Nevermind, I can answer the question myself.
A couple of the blogs I visit refer to Buchanan’s essay for Chronicles magazine, in which he suggests that the Allies pushed Hitler into declaring war on practically everyone in Europe. No, says the big B, it wasn’t that Hitler really intended to go to war; he really had no choice.
Well, being somewhat of a history buff, with World War II one of my interests, I decided to read the essay myself to see exactly what Buchanan has to say on the 70th anniversary of the war’s beginning.
The man is a blithering idiot, and/or an apologist for one of history’s most power-hungry dictators.
Following World War I (the last time Germany tried to take over Europe), the Treaty of Versailles gave Danzig, a city that was heavily German in population, to Poland.

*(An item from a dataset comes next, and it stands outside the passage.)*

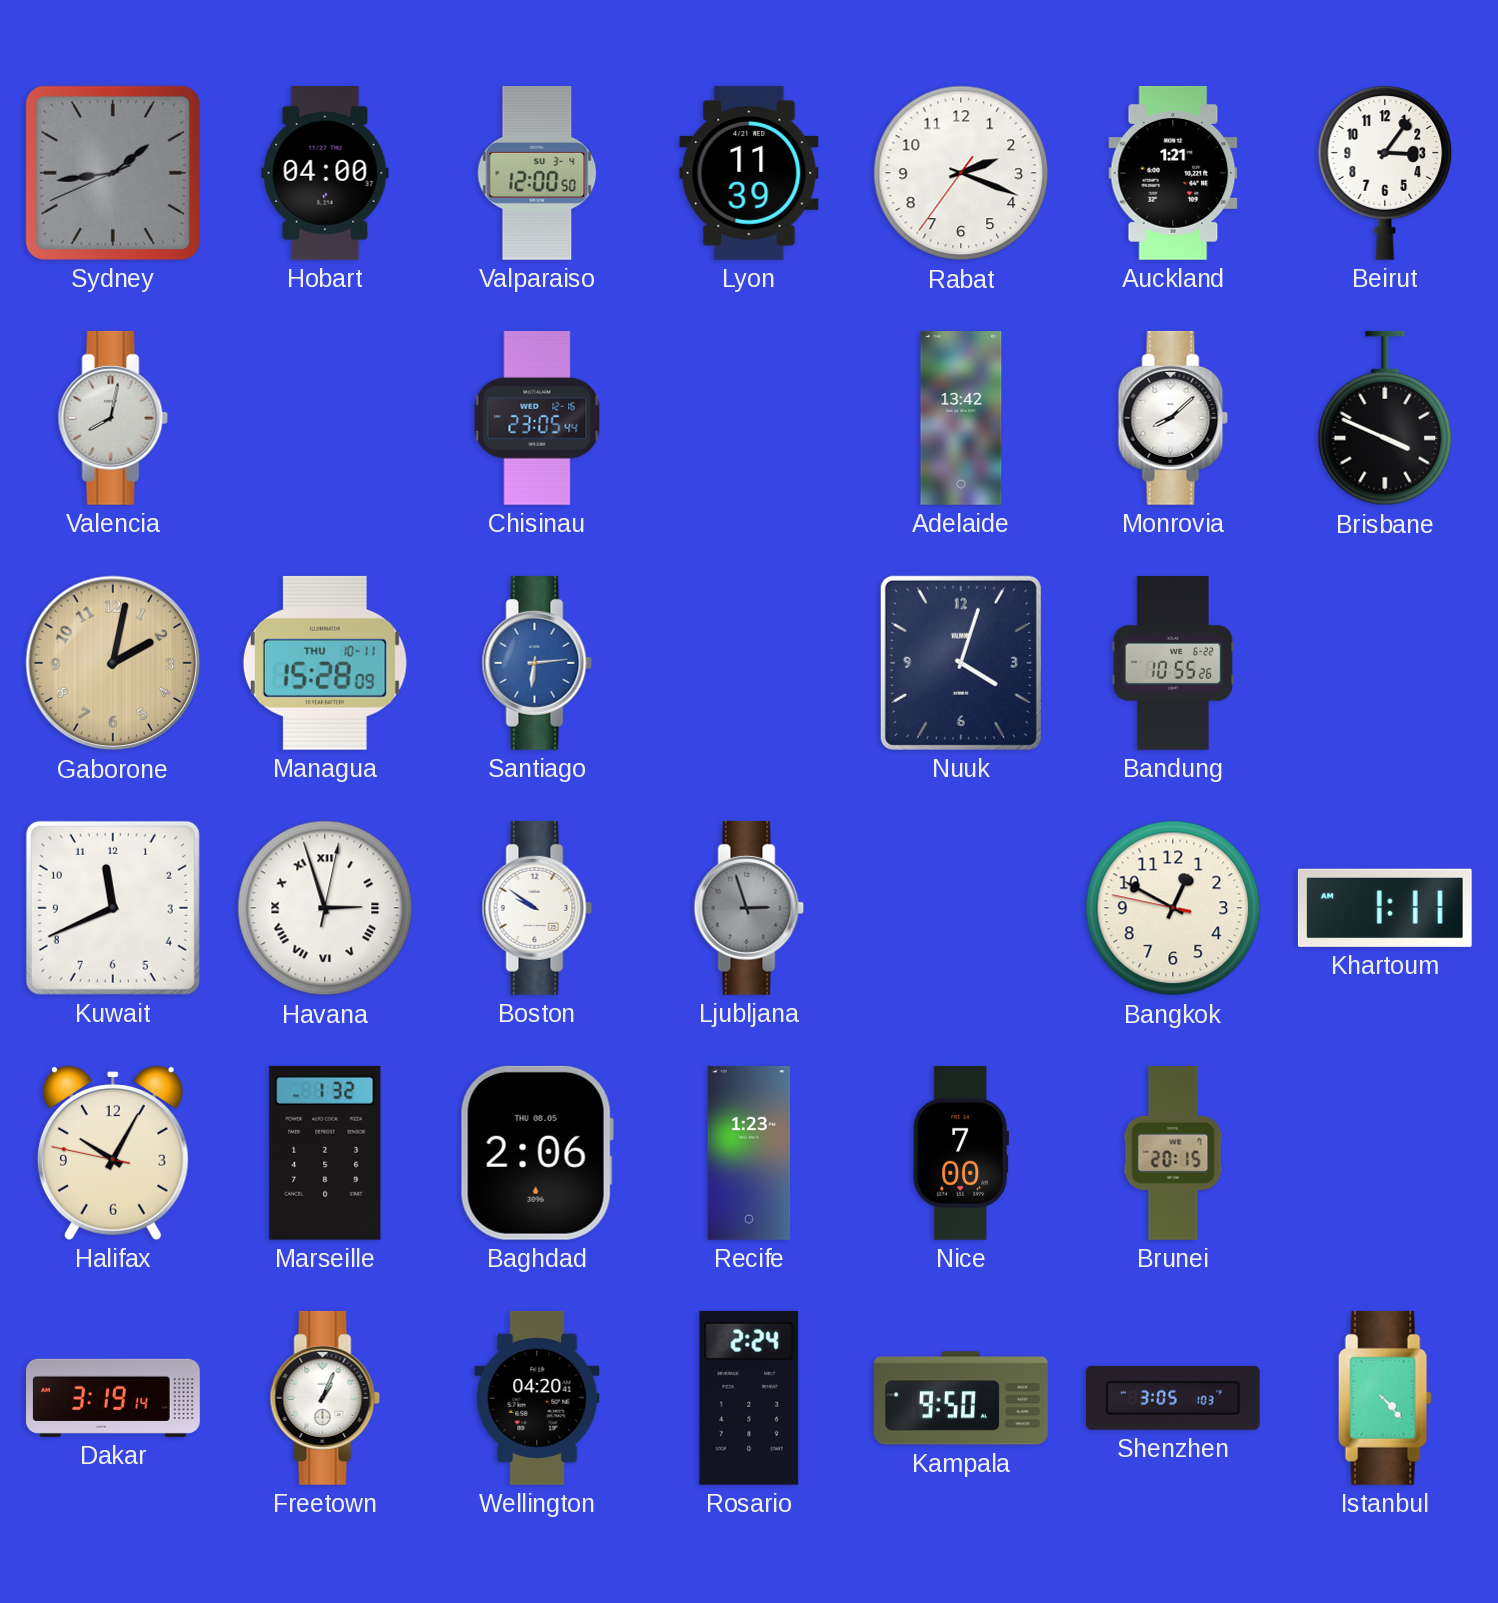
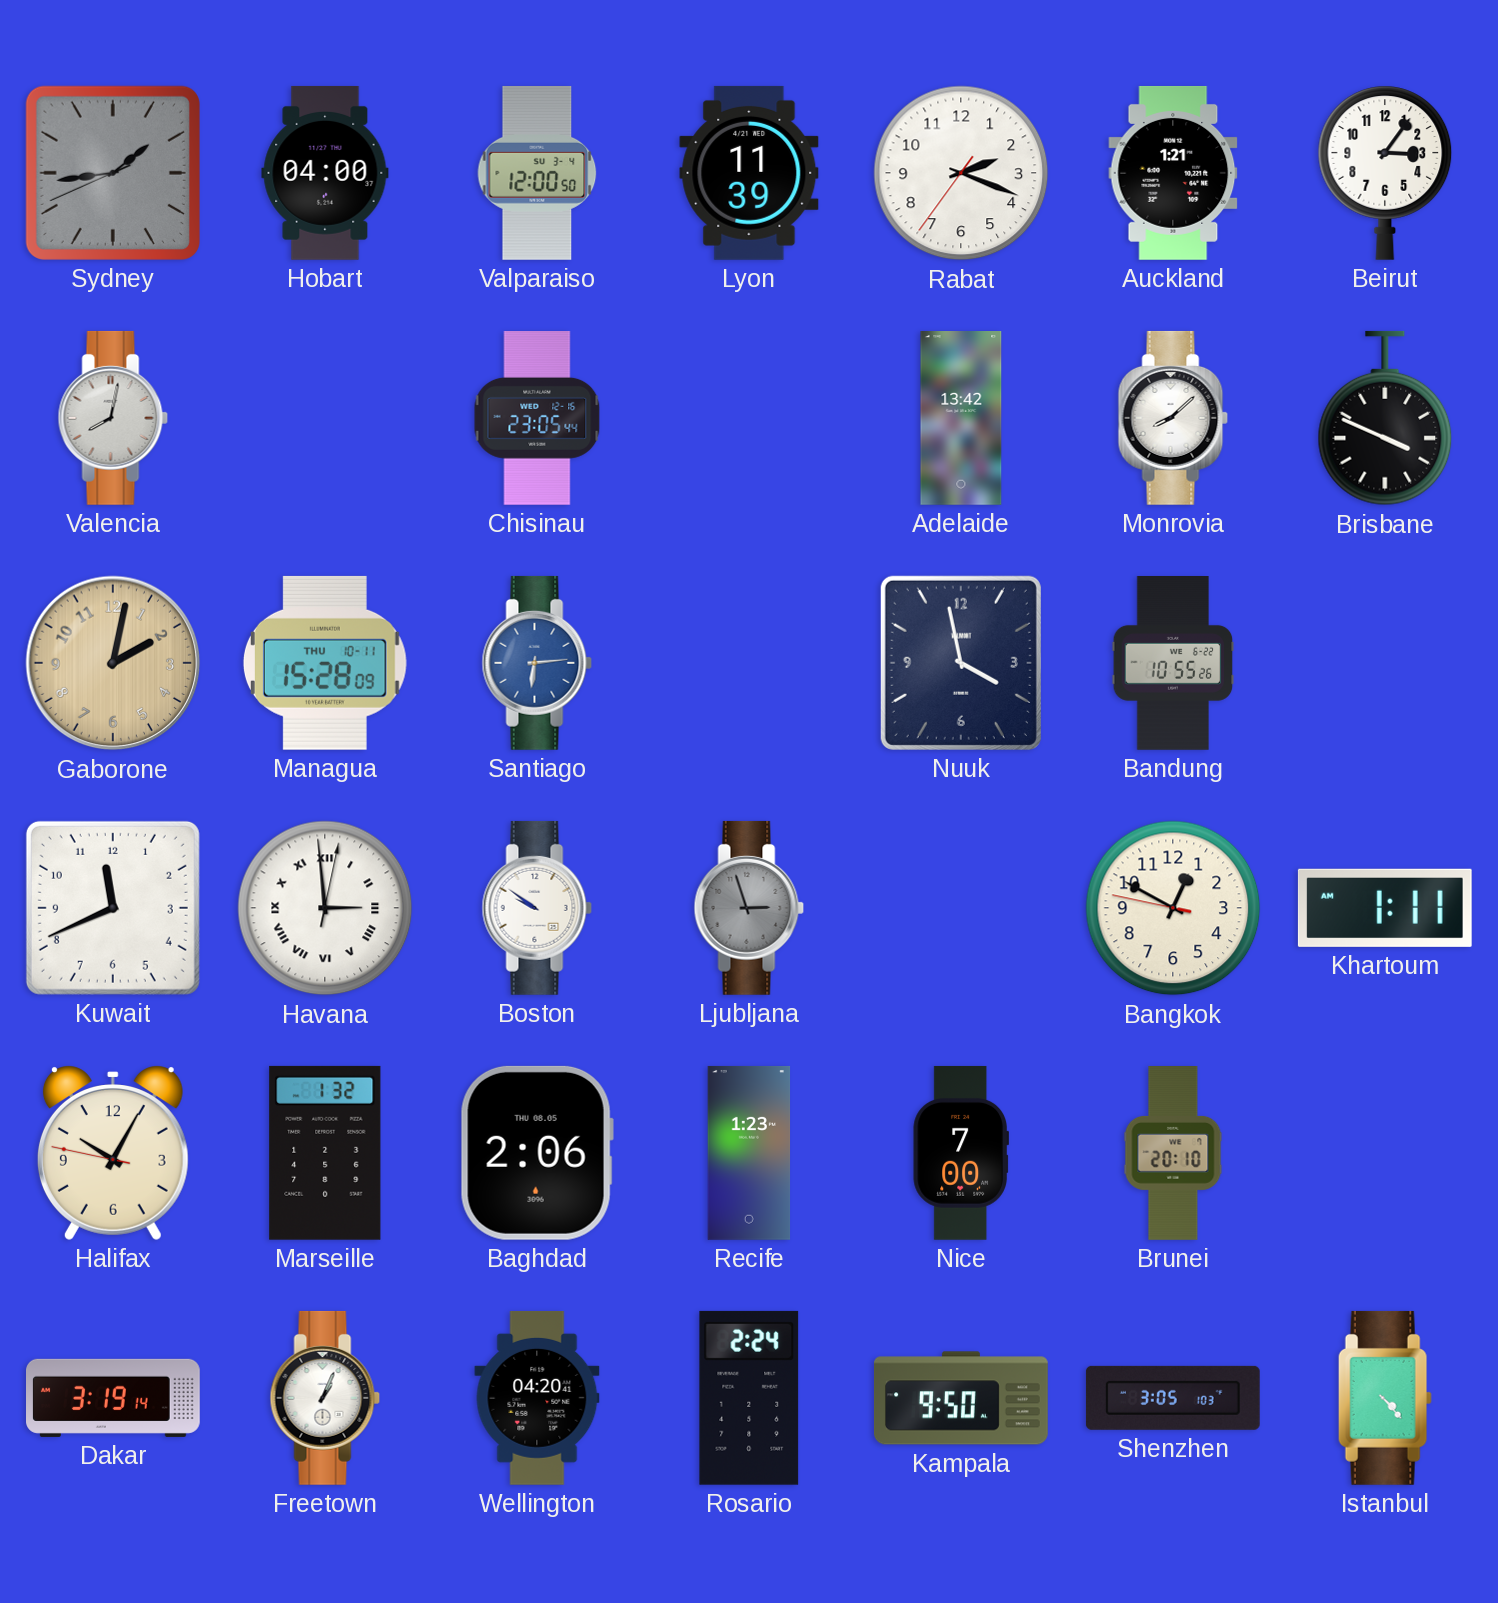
Nuuk: 4:03 -> 3:58
Havana: 2:57 -> 2:59
Brunei: 20:15 -> 20:10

Kind of unfair, in retrospect, but the winners of the war were trying to keep Germany weak.
Buchanan suggests in his essay that Hitler, in occupying Danzig in 1939, was merely taking back what Germany should rightfully have had. Those stubborn Poles, “a junta of Polish colonels,” Buchanan says, refused to negotiate with Germany because they had Britain’s word the Crown would rush to their defense should Germany invade. So, the European war was their fault, and Britain’s, because they wouldn’t let Germany have what it should have had all along.